* **EXERCISE DETAILS**: Pull every line with "color" from the data below and copy it.

(Saved data entries)

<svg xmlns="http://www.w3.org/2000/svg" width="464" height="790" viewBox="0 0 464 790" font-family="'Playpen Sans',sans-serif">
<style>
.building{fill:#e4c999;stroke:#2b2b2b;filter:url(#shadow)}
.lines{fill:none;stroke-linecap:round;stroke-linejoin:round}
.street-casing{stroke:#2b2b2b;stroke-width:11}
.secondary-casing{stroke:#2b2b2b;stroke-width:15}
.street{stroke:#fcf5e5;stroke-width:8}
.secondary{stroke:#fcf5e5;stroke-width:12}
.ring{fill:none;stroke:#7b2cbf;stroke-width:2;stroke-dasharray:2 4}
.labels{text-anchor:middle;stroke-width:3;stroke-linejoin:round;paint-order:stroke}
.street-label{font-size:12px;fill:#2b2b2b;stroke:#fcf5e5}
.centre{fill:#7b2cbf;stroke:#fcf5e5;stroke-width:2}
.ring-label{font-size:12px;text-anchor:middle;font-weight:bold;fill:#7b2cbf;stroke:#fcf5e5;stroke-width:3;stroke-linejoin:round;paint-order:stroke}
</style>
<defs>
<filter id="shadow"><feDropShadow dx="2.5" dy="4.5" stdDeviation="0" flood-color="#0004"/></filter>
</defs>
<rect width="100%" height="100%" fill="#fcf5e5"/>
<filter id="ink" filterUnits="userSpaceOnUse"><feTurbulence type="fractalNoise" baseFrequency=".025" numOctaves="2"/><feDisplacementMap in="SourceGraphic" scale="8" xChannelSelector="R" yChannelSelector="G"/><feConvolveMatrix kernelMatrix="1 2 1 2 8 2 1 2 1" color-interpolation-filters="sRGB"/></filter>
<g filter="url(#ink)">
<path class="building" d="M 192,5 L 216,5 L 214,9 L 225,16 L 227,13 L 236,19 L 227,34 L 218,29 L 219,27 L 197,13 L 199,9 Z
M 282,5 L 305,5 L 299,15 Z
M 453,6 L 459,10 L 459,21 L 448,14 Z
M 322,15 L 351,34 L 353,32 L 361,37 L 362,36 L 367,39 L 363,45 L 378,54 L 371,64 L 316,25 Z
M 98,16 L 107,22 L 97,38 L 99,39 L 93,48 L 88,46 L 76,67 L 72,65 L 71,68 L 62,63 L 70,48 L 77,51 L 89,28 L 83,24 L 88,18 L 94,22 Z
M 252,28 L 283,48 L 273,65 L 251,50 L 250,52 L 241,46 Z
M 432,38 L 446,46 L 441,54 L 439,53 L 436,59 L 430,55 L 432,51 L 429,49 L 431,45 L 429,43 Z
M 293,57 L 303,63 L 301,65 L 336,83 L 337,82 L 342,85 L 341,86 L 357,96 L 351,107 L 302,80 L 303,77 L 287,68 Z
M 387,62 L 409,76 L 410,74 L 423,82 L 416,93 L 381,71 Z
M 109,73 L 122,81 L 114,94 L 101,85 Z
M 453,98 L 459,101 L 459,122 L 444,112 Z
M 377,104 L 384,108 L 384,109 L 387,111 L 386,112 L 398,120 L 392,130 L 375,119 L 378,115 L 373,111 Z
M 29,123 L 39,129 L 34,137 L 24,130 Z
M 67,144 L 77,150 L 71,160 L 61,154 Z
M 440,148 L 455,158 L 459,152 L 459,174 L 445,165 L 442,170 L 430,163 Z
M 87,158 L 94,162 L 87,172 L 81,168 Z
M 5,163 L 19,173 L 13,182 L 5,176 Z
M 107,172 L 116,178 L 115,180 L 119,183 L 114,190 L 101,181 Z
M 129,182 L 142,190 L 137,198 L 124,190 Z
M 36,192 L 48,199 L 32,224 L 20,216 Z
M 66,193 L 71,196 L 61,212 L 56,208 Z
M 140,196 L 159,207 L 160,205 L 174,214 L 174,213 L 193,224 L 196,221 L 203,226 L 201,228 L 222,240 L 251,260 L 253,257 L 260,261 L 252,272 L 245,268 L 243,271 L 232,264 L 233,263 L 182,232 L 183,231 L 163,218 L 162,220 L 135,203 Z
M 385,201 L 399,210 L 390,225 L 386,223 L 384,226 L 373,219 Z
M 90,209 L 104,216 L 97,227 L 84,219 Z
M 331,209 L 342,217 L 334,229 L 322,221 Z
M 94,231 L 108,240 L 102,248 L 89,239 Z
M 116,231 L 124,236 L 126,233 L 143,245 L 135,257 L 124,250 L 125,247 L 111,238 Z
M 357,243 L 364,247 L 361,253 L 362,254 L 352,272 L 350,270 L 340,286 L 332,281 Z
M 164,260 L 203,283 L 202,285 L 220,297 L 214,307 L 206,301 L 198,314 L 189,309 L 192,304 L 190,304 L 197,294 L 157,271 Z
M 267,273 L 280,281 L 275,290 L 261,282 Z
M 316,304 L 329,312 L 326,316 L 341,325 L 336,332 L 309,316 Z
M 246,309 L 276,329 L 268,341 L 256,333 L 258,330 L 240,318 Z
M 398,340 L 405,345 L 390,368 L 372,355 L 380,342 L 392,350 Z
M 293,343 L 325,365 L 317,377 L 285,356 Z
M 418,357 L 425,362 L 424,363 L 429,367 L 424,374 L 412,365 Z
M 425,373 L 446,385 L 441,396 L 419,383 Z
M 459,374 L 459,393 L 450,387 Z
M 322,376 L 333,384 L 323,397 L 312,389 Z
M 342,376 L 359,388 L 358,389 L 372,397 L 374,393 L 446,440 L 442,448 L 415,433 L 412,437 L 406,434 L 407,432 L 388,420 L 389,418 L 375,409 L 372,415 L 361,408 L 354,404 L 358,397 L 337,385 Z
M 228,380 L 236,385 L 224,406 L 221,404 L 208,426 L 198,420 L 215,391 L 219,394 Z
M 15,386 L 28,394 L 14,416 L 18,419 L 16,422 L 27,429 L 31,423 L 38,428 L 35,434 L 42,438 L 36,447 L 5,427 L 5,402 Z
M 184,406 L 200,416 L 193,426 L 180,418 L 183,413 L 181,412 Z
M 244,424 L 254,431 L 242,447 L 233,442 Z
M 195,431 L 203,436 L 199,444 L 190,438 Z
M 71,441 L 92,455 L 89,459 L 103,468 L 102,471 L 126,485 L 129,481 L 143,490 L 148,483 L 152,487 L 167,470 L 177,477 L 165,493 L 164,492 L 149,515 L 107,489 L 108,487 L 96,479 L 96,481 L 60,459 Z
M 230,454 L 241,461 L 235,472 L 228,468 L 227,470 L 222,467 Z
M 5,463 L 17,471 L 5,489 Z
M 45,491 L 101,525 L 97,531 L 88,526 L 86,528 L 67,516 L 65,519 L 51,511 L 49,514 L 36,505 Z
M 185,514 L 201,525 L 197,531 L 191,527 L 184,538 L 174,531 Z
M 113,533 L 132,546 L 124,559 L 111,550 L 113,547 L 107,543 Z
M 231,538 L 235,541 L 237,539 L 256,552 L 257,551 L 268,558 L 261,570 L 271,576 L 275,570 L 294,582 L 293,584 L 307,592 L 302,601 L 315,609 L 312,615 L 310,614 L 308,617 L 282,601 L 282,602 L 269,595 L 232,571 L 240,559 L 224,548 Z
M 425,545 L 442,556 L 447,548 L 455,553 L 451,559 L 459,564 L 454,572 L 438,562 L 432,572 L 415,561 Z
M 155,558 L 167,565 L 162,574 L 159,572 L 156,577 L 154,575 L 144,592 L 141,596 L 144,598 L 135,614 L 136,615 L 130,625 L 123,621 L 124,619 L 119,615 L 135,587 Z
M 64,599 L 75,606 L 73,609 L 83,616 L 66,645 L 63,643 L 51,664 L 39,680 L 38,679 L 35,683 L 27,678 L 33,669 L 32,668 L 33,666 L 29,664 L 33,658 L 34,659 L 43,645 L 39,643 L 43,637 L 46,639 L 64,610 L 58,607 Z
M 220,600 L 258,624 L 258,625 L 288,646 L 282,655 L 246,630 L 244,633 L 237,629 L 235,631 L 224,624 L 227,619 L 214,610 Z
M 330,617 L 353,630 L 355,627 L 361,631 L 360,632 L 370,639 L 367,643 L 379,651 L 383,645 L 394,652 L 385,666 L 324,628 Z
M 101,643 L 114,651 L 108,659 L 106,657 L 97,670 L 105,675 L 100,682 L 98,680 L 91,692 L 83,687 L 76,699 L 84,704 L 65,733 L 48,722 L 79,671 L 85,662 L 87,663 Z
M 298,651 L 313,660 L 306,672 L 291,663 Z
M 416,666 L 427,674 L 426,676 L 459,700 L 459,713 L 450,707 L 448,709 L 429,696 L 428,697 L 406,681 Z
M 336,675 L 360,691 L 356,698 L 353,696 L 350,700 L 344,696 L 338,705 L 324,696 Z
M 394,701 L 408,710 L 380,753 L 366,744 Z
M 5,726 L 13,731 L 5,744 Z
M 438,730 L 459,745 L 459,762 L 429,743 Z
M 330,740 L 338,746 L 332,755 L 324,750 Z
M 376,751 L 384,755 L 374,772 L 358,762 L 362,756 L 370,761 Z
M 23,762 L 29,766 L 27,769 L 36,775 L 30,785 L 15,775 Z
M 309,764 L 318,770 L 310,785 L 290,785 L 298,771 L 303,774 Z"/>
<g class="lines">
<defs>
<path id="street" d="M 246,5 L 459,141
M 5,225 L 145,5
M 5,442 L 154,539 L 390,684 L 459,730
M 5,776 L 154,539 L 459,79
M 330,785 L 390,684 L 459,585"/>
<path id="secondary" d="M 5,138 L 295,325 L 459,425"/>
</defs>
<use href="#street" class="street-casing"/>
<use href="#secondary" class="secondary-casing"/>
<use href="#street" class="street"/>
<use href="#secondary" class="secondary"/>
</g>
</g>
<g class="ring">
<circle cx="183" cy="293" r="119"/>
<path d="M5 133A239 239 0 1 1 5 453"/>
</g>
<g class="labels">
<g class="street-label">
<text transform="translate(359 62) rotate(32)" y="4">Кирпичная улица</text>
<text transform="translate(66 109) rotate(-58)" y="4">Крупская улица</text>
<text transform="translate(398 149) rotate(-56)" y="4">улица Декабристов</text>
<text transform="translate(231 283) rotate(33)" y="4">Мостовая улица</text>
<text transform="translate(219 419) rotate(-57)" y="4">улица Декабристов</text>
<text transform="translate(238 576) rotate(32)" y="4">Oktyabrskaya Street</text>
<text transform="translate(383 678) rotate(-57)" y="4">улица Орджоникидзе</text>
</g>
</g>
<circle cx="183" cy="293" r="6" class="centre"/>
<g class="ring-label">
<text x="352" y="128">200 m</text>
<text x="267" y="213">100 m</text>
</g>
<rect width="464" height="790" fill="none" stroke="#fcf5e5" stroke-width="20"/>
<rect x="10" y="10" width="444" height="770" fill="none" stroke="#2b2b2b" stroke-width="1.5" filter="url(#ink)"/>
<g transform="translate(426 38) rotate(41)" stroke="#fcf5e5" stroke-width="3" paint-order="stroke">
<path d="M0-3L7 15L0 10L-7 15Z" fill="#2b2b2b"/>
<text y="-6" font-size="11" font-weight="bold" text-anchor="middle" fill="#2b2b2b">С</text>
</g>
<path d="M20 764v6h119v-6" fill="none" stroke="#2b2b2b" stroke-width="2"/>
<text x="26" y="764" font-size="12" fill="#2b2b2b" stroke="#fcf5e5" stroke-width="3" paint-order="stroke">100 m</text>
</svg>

* **RESPONSE AREA**:
<filter id="shadow"><feDropShadow dx="2.5" dy="4.5" stdDeviation="0" flood-color="#0004"/></filter>
<filter id="ink" filterUnits="userSpaceOnUse"><feTurbulence type="fractalNoise" baseFrequency=".025" numOctaves="2"/><feDisplacementMap in="SourceGraphic" scale="8" xChannelSelector="R" yChannelSelector="G"/><feConvolveMatrix kernelMatrix="1 2 1 2 8 2 1 2 1" color-interpolation-filters="sRGB"/></filter>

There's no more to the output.